WHAT YOU ARE ASKED TO DO:
Once the line containing "index mcp: (424, 396)" is found, please copy it and all lines after it through the end of the records, exactly, leaving out pictures.

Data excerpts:
▽

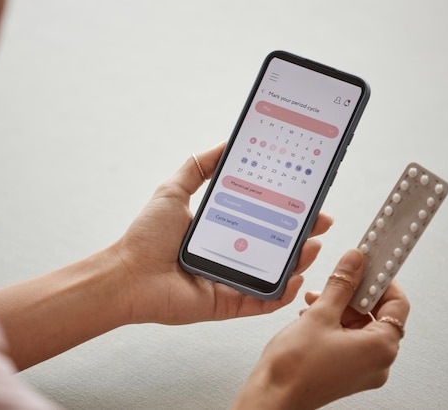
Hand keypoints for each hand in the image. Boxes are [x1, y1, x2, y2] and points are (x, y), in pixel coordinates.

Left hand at [111, 142, 333, 324]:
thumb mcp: (174, 190)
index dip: (287, 209)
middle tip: (319, 222)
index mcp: (222, 230)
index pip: (263, 217)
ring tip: (312, 246)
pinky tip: (295, 279)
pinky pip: (263, 302)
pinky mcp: (229, 303)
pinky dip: (283, 294)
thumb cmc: (146, 237)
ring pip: (276, 273)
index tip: (306, 197)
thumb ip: (199, 166)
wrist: (127, 275)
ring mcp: (233, 280)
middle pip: (276, 245)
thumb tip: (225, 143)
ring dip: (299, 261)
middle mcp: (231, 255)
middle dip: (302, 234)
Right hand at [232, 249, 409, 409]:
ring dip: (340, 308)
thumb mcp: (320, 314)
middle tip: (339, 279)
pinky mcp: (347, 371)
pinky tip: (313, 316)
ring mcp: (362, 369)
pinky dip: (335, 324)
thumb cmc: (294, 368)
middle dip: (355, 294)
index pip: (397, 303)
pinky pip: (350, 340)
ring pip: (360, 326)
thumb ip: (341, 284)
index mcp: (380, 348)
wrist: (272, 395)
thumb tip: (355, 262)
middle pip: (378, 314)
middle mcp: (377, 362)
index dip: (381, 280)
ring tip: (317, 301)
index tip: (368, 265)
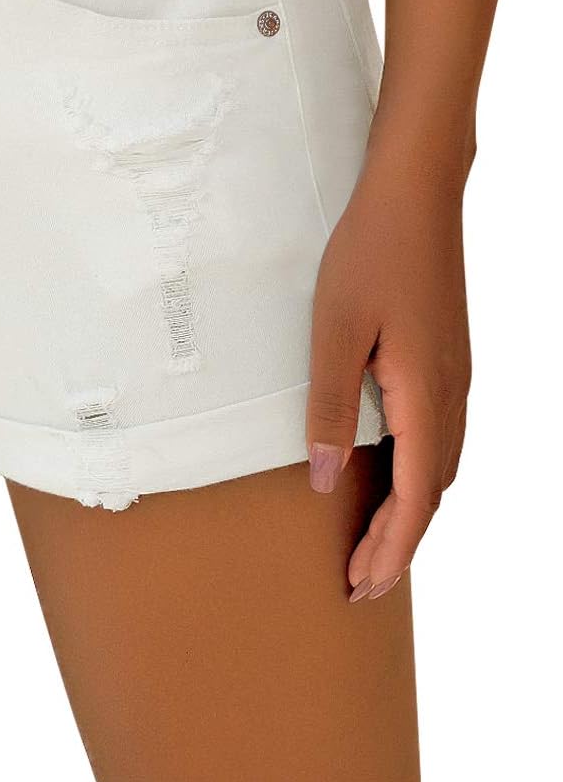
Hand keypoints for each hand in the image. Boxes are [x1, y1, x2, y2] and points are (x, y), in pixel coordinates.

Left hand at [305, 161, 469, 600]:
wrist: (416, 193)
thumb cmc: (370, 253)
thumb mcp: (334, 330)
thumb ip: (330, 407)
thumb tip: (327, 480)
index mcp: (424, 396)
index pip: (414, 498)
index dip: (390, 549)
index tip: (362, 587)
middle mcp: (450, 395)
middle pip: (432, 493)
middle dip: (398, 543)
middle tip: (359, 583)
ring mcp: (454, 377)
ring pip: (439, 467)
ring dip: (409, 511)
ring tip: (371, 542)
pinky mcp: (446, 359)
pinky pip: (438, 437)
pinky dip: (417, 474)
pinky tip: (390, 474)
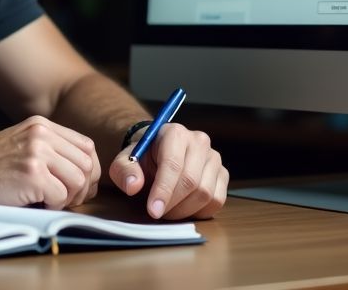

△

EXERCISE OUTPUT:
index mcp: (424, 396)
index pip: (414, 498)
index dip: (390, 549)
index tip: (362, 587)
middle mcp: (450, 395)
middle pip: (432, 493)
middle dip: (398, 543)
middle tip: (359, 583)
ring mcp: (454, 377)
ring pip: (439, 467)
ring dip: (409, 511)
ring tip: (371, 542)
pinky mcp: (446, 359)
pinky pip: (438, 437)
pinky dip: (417, 474)
pinky tip: (390, 474)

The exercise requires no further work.